Leak detection by environment
Use the Visual C++ CRT debug heap. Build in the Debug configuration and
call _CrtDumpMemoryLeaks() after cleanupMemory():
#define _CRTDBG_MAP_ALLOC #include "stdafx.h" #include <stdio.h> #include <crtdbg.h> #include "CkSettings.h" #include "CkXml.h" void TestLoadXml() { CkXml xml; xml.LoadXmlFile("crisp.xml"); xml.SaveXml("out.xml"); } int APIENTRY WinMain(HINSTANCE hInstance, HINSTANCE hPrevInstance, LPSTR lpCmdLine, int nCmdShow) { TestLoadXml(); // This must be the final Chilkat call made by the application. CkSettings::cleanupMemory(); // Reports any remaining (genuine) allocations. _CrtDumpMemoryLeaks(); return 0; }
_CrtDumpMemoryLeaks() belongs to the MSVC debug runtime and is
not available with MinGW. Use AddressSanitizer (which includes
LeakSanitizer) instead, or a tool such as Dr. Memory. With the universal
main() shown above:
g++ -g -fsanitize=address main.cpp -lchilkat -o app
./app # LeakSanitizer prints any real leaks at exit
Two good options — choose either:
g++ -g main.cpp -lchilkat -o app valgrind --leak-check=full --show-leak-kinds=all ./app
g++ -g -fsanitize=address main.cpp -lchilkat -o app ./app
Use Apple's built-in leaks tool (or the Leaks instrument in
Xcode Instruments):
clang++ -g main.cpp -lchilkat -o app MallocStackLogging=1 leaks --atExit -- ./app
On modern macOS, Valgrind has little or no support (especially
on Apple Silicon), and LeakSanitizer is unreliable on Apple Silicon, so
the leaks tool or Instruments is recommended. Do not combine
leaks with -fsanitize=address.
Apps don't exit the way command-line programs do, so leak checking is usually
done in a test harness. Use the Leaks instrument in Xcode Instruments, or
enable Address Sanitizer / Malloc Stack Logging in your scheme's
Diagnostics tab. Call CkSettings::cleanupMemory() at the end
of your test run (after all Chilkat objects are gone) before measuring.

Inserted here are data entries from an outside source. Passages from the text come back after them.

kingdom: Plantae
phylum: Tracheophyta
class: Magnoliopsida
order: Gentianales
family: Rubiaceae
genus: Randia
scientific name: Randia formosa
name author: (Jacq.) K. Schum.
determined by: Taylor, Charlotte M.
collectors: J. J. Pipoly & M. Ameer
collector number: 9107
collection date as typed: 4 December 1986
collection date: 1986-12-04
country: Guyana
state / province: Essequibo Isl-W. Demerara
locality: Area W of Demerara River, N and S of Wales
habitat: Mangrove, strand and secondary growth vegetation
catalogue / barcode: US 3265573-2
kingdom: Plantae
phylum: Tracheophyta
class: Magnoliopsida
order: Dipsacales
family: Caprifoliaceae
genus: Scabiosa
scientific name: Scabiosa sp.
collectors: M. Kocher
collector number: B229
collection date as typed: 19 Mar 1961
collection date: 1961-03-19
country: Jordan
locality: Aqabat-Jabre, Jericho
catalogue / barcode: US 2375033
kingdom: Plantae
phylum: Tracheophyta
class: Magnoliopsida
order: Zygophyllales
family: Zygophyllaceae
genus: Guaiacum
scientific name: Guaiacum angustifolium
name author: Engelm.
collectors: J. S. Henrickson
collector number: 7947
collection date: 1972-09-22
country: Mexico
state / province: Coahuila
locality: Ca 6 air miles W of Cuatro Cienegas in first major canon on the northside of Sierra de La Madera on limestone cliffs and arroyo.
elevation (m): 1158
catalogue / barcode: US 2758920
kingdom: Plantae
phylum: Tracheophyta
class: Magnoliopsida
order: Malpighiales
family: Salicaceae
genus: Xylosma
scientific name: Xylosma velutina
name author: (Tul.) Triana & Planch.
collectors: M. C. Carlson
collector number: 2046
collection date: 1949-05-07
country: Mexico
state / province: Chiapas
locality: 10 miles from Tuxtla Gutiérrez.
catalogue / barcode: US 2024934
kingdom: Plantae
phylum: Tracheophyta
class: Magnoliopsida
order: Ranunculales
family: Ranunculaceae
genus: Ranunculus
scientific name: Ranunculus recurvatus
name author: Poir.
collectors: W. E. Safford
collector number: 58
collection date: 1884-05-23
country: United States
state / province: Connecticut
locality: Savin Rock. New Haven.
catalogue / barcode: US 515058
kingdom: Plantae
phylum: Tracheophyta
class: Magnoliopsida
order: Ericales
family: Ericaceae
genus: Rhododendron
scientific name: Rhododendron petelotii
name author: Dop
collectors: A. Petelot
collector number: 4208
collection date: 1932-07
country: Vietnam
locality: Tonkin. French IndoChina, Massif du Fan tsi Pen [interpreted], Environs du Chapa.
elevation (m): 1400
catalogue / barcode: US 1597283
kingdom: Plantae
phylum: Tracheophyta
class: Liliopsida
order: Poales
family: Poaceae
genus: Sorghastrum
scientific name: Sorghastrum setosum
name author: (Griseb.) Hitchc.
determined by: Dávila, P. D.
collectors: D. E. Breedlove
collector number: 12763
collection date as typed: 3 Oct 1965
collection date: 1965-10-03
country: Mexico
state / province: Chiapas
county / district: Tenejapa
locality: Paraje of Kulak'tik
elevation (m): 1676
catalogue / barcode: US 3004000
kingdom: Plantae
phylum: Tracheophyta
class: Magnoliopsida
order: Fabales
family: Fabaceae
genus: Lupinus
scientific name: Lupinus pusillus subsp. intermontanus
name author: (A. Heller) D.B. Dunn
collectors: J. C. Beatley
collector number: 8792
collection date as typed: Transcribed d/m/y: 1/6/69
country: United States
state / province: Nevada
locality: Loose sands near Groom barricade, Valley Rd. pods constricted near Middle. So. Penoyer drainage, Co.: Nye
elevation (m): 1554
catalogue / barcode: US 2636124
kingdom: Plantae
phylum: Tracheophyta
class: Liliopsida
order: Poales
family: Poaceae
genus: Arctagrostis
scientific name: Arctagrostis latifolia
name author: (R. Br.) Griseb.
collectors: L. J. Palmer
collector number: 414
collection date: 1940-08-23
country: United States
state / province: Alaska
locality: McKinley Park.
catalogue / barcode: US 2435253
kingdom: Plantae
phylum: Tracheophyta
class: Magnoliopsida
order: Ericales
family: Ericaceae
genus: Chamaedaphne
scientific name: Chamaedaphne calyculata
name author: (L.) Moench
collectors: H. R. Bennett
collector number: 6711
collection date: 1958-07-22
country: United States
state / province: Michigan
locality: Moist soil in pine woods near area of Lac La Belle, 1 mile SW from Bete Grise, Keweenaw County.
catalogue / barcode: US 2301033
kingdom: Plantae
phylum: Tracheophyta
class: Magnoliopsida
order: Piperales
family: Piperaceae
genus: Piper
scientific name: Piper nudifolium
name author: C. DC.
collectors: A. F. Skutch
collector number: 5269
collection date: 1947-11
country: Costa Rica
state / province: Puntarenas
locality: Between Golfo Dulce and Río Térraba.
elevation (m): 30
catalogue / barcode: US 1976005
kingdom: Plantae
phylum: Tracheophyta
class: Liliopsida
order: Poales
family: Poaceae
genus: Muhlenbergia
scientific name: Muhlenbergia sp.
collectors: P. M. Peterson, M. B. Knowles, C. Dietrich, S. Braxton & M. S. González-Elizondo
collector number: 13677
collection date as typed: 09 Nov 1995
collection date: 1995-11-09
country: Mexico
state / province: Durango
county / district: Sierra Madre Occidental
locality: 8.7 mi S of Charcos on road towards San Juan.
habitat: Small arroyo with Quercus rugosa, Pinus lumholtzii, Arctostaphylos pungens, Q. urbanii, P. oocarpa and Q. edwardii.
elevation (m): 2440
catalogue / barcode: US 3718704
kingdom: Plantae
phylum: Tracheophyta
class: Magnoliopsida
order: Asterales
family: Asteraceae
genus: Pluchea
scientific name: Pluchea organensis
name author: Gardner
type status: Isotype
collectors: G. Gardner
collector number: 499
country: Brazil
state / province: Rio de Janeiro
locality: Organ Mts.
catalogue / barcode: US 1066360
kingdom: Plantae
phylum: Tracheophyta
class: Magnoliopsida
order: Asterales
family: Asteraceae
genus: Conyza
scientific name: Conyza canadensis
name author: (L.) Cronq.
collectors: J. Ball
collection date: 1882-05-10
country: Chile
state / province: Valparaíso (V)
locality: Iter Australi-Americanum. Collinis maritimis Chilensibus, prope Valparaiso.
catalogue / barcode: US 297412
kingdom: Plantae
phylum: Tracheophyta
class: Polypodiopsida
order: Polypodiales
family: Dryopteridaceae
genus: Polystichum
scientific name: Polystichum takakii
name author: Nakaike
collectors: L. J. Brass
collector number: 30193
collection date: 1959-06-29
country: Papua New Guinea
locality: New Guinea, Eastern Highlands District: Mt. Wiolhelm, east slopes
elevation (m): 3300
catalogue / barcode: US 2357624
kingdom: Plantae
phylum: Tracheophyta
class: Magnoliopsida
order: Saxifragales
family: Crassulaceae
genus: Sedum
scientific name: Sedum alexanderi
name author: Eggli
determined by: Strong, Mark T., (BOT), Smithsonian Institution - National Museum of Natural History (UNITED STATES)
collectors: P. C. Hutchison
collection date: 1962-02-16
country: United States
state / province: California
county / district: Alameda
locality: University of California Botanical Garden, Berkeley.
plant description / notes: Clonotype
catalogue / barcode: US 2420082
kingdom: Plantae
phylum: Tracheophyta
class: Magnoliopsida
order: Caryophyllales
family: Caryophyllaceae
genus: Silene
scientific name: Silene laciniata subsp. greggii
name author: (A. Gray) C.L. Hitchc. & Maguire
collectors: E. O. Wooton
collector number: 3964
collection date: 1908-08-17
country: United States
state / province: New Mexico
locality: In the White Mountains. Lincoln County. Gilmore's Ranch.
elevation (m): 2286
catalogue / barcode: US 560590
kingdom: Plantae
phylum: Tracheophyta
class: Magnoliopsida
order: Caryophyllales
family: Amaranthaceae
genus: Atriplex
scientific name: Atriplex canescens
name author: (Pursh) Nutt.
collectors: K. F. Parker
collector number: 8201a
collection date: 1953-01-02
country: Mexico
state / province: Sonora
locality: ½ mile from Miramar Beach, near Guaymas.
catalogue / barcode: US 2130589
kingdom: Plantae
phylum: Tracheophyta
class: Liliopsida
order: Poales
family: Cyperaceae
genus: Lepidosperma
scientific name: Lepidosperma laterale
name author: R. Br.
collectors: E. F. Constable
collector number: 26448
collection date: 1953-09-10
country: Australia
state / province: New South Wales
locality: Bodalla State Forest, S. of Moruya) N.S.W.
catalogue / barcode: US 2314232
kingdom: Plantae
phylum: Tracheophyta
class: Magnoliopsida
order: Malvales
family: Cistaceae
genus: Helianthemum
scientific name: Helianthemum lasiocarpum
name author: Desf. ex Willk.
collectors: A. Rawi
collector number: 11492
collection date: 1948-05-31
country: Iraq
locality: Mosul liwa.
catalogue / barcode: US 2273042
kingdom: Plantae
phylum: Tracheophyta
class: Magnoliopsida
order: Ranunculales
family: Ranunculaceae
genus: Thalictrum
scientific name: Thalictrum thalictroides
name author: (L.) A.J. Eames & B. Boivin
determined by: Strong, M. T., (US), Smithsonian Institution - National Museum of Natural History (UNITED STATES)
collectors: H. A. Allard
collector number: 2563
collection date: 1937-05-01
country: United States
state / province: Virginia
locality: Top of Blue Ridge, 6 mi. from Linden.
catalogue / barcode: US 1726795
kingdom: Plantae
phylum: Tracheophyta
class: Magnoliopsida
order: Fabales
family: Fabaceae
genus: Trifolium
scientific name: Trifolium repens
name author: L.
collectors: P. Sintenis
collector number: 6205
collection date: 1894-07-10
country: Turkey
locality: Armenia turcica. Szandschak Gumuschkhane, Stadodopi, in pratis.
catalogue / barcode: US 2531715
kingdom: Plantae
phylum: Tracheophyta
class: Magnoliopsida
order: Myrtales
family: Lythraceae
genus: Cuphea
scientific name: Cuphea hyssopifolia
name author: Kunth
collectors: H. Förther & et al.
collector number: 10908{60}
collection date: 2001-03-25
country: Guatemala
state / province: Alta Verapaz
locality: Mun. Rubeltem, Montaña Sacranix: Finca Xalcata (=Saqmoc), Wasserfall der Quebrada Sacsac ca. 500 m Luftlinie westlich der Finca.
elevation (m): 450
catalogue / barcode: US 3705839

Build your native library with the NDK's AddressSanitizer (which
includes LeakSanitizer), or use malloc_debug. Add the sanitizer flag
to your native build and call CkSettings::cleanupMemory() before your
native code finishes:
target_compile_options(yourlib PRIVATE -fsanitize=address -g) target_link_options(yourlib PRIVATE -fsanitize=address)
Enable CodeGuard (the built-in runtime memory checker) in
Project → Options → C++ Compiler → CodeGuard,
then call CkSettings::cleanupMemory() before the program exits so
CodeGuard reports only genuine leaks.